Turkey and Iraq vow to reboot sour relations

Turkey and Iraq vow to reboot sour relations

ANKARA
Turkey and Iraq vow to reboot sour relations

Turkish Foreign Minister Mevlüt Çavuşoğlu (R) and Iraqi Foreign Minister İbrahim al-Jaafari pose during a joint conference in Ankara. AA photo

Turkey and Iraq vowed to leave their sour past behind them and rejuvenate their relations during an official visit to Ankara by Iraq’s foreign minister.

“We can say a new page has been opened in our relations with this visit,” Turkish Foreign Minister Mevlüt Çavuşoğlu said during a joint conference with Iraqi Foreign Minister İbrahim al-Jaafari on Nov. 5.

“The problems in Iraq were caused by the previous administration,” Çavuşoğlu said, referring to strained relations during the rule of former Iraqi Prime Minister Nouri al-Maliki, who was replaced by Haider al-Abadi in early September.

“We want to improve our political and economic relations with this new process.
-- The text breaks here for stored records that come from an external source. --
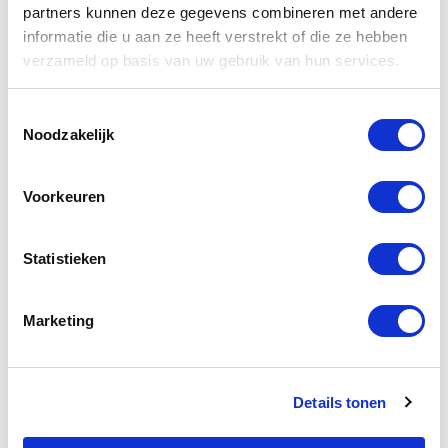
partners kunnen deze gegevens combineren met andere
informatie die u aan ze heeft verstrekt of die ze hebben
verzameld op basis van uw gebruik van hun services.
Toestemmingsselectie
Noodzakelijk
Voorkeuren
Statistieken
Alle opties
Marketing
Exterieur
Details tonen
Interieur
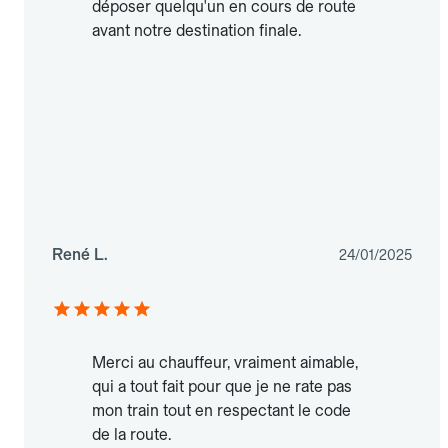
déposer quelqu'un en cours de route
avant notre destination finale.
René L.
24/01/2025
Merci au chauffeur, vraiment aimable,
qui a tout fait pour que je ne rate pas
mon train tout en respectant le code
de la route.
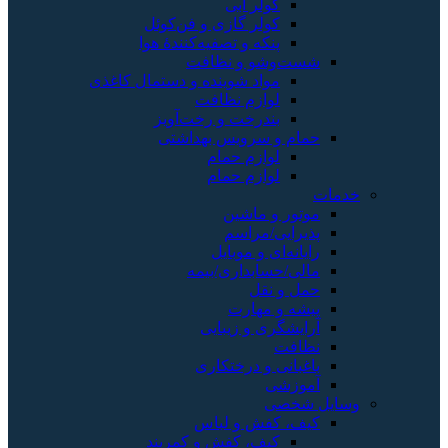
آبی
گازی و فن‌کوئل
 تصفیه‌کنندهٔ هوا
 نظافت
شوینده و دستمال کاغذی
 نظافت
ت و رخت‌آویز
ویس بهداشتی
 حمام
 حمام
شین
اسم
موبایل
اری/بیمه
رت
زیبایی
رختکاری
و لباس
کفش و کمربند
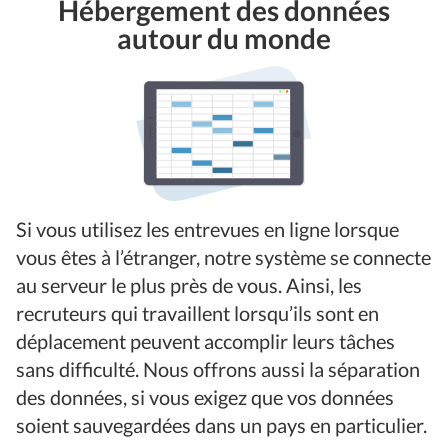
Hébergement des données
autour du monde
Si vous utilisez les entrevues en ligne lorsque
vous êtes à l’étranger, notre système se connecte
au serveur le plus près de vous. Ainsi, les
recruteurs qui travaillent lorsqu’ils sont en
déplacement peuvent accomplir leurs tâches
sans difficulté. Nous offrons aussi la séparation
des données, si vous exigez que vos données
soient sauvegardées dans un pays en particulier.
In this regard, we welcome this new beginning with Iraq,” he added.

The two foreign ministers signed a memorandum of understanding regarding the mutual abolition of visas for holders of diplomatic service and special passports.

Relations between the two countries have soured considerably in recent years, partly due to oil agreements signed between Turkey and Iraq’s autonomous Kurdish Regional Government (KRG) without the consent of the central Iraqi government.

Ties were further strained after Turkey gave refuge to fugitive Iraqi Vice President Tariq al-Hashimi in 2012.

Iraq doesn’t want foreign fighters

The Iraqi minister also underlined the importance of the two countries’ “deep-rooted” relations, particularly in the face of an escalating threat from the Islamic State of Iraq and the Levant (ISIL), the jihadist organization that has overtaken vast portions of Iraq and Syria.

“Our relations have strategic roots. We have multi-dimensional relations, which are very important to both economic and political matters,” al-Jaafari said during the news conference.

The minister also asserted that Baghdad did not want foreign fighters on Iraqi soil to combat ISIL, but would accept training from abroad for its soldiers.

“Iraq rejects foreign soldiers coming [to its soil]. It will fulfill its own duty but will also accept any kind of help that will come from its brothers, because this will add power to Iraq’s power. We can tackle ISIL this way,” he said, adding that he hoped Turkey’s support for Iraq would continue.

However, al-Jaafari also made clear that the new government was sticking to the position that the KRG had no right to unilaterally export its oil through a pipeline via Turkey.

“According to the Iraqi Constitution, oil sales are the business of the central government,” he added.